Audi A6 Hybrid review
* Petrol-electric hybrid exec * Price: 38,000 (est) * On sale: mid-2012...
What is it?The A6 Hybrid uses a 2.0-litre TFSI petrol engine mated to an electric motor. Its the same drivetrain used in the Q5 hybrid (a model not sold in the UK).
The result, says Audi, is a car that combines the performance of a V6 with the economy of a four-cylinder model.
According to the company, it can drive almost two miles on electric power alone and hit 60mph in 7.3 seconds, as well as averaging 44.1mpg and emitting 146g/km of CO2.
What's it like to drive? From behind the wheel, the first thing you notice is that the dials are very different from those on a regular Audi A6 saloon. In place of the rev counter, for instance, is a green-edged dial that keeps you up to date with what the hybrid system is up to: whether the battery is being charged and so on.
In most respects, though, the hybrid feels much like the standard A6. It certainly performs well enough, with the electric motor adding useful punch to the engine when you need full power. When you're trundling around town, it works equally smoothly in all-electric mode.

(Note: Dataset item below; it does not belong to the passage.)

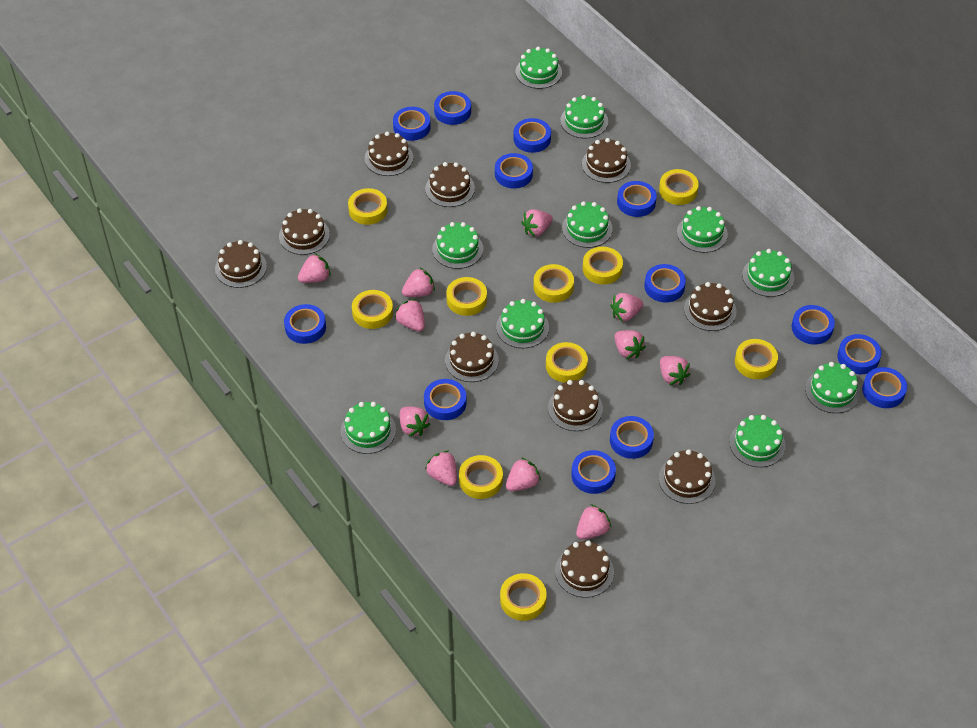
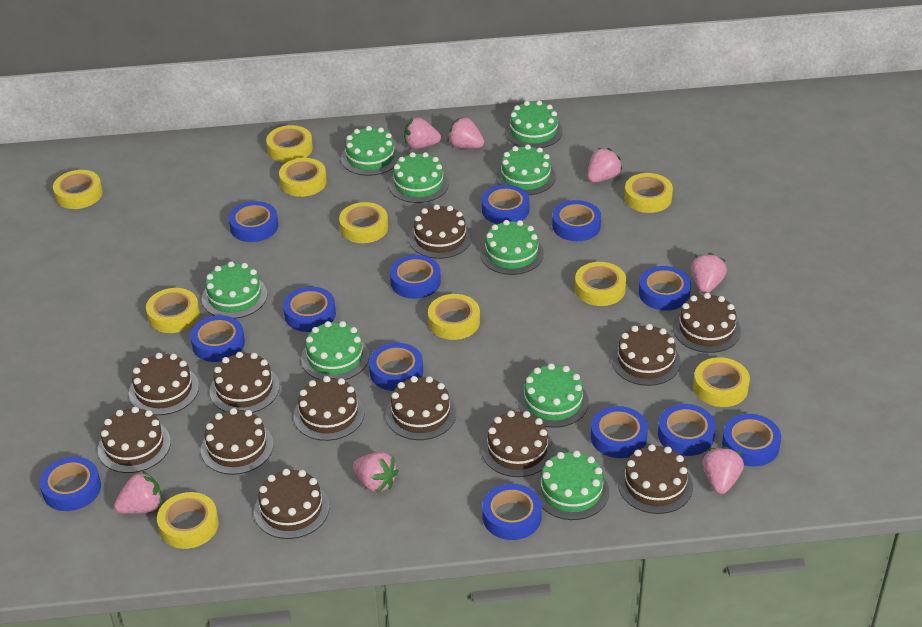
brown cake: [215,240,267,288] [279,208,330,255] [365,132,413,176] [425,162,475,207] [445,332,499,382] [548,380,603,431] [555,540,614,598] [582,138,631,183] [659,449,716,504] [684,282,737,331] = 10 -> [98,407,171,473] [129,353,199,415] [201,408,273,475] [210,352,280,413] [254,469,329,539] [293,376,365,441] [385,376,456,440] [409,204,472,259] [481,411,554,477] [611,324,681,386] [618,444,693,514] [673,293,741,353] = 12
green cake: [340,402,396,454] [432,222,483,269] [496,299,549,348] [516,47,562,89] [560,95,608,138] [562,201,613,248] [677,206,728,253] [729,415,786,467] [742,249,794,297] [805,362,860,413] = 10 -> [202,261,267,319] [301,321,369,380] [341,126,400,176] [389,152,449,203] [480,220,544,275] [496,144,556,195] [505,101,563,148] [518,363,589,428] [534,451,609,520] = 9
pink strawberry: [298,253,331,283] [394,299,425,331] [400,406,431,437] [402,268,435,297] [425,451,457,486] [506,457,541,491] [521,209,553,237] [576,504,611,539] [610,293,643,321] [614,330,646,359] [660,356,690,385] = 11 -> [114,471,162,514] [353,452,399,493] [404,117,441,149] [447,117,484,149] [588,148,622,183] [691,253,727,294] [703,446,744,494] = 7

As with any hybrid, if you're not used to such a system, it needs a small leap of faith to press the throttle and expect forward motion when the engine isn't running. However, if you keep the faith, it's simplicity itself to drive.
Last, but not least, whichever of the three operating modes (EV, D or Sport) you're in, the car switches almost imperceptibly between the various power sources.
Likewise, in our brief drive, there seemed to be no major differences between the handling of the hybrid and regular A6. It handled well enough and had decent grip.
The only real difference was the regenerative brakes, which require some getting used to, and can cause the odd heart-stopping moment when the expected stopping power doesn't materialise.
What's it like inside? Other than the dials, the hybrid is identical inside to any other A6. That means a spacious and comfortable cabin, with quality and build that are the envy of pretty much every other car maker.
The only real difference is in the boot capacity, because all the electric motor's gubbins are housed under the boot floor and significantly eat into the space which is cut to just 375 litres from the regular model's 530.
Should I buy one? Much will depend on the price of the car and that is a long way from being confirmed but even so, it looks hard to argue a case for the hybrid.
For all its space, build quality and superb engineering, it will be hard to make the sums add up. Its 44.1mpg isn't all that impressive when the existing A6 2.0 TDI averages well over 55mpg, performs perfectly adequately and perhaps most crucially looks like it will be considerably cheaper to buy in the first place.